Basically, there's been a dispute over whether to emphasize "procedural" (algorithmic, memorized step-by-step processes) or "conceptual" (creative, inventive, big ideas) skills in the earliest grades. In the last 2 decades or so the "conceptual" camp has basically won the debate in teacher education schools, claiming to have research backing up the approach. Recently there have been calls for a more middle-ground approach.
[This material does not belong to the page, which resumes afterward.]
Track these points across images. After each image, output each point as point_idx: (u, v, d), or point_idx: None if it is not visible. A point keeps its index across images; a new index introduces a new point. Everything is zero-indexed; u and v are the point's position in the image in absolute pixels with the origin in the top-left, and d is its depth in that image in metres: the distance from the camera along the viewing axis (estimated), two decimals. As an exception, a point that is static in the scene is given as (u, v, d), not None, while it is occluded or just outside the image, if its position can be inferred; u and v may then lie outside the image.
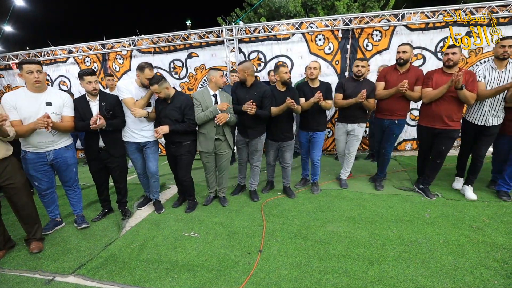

Interesting articles in this month's American Educator magazine. One by cognitive psychologist Daniel T. Willingham: http://www.aft.org/pubs-reports/american_educator/issues/winter09_10/willingham.pdf
In cultivating greater conceptual knowledge, don't sacrifice procedural or factual knowledge. Procedural or factual knowledge without conceptual knowledge is shallow and is unlikely to transfer to new contexts, but conceptual knowledge without procedural or factual knowledge is ineffectual. Tie conceptual knowledge to procedures that students are learning so that the "how" has a meaningful "why" associated with it; one will reinforce the other. Increased conceptual knowledge may help the average American student move from bare competence with facts and procedures to the automaticity needed to be a good problem solver. But if we reduce work on facts and procedures, the result is likely to be disastrous.

And another article by professor E.D. Hirsh: http://www.aft.org/pubs-reports/american_educator/issues/winter09_10/hirsch.pdf
The victory of the progressive, anti-curriculum movement has chiefly occurred in the crucial early grades, and the further down one goes in the grades, the more intense the resistance to academic subject matter with the greatest wrath reserved for introducing academic knowledge in preschool. It does not seem to occur to the anti-curriculum advocates that the four-year-old children of rich, highly educated parents are gaining academic knowledge at home, while such knowledge is being unfairly withheld at school (albeit with noble intentions) from the children of the poor. For those who truly want equality, a common, content-rich core curriculum is the only option. It is the only way for our disadvantaged children to catch up to their more advantaged peers.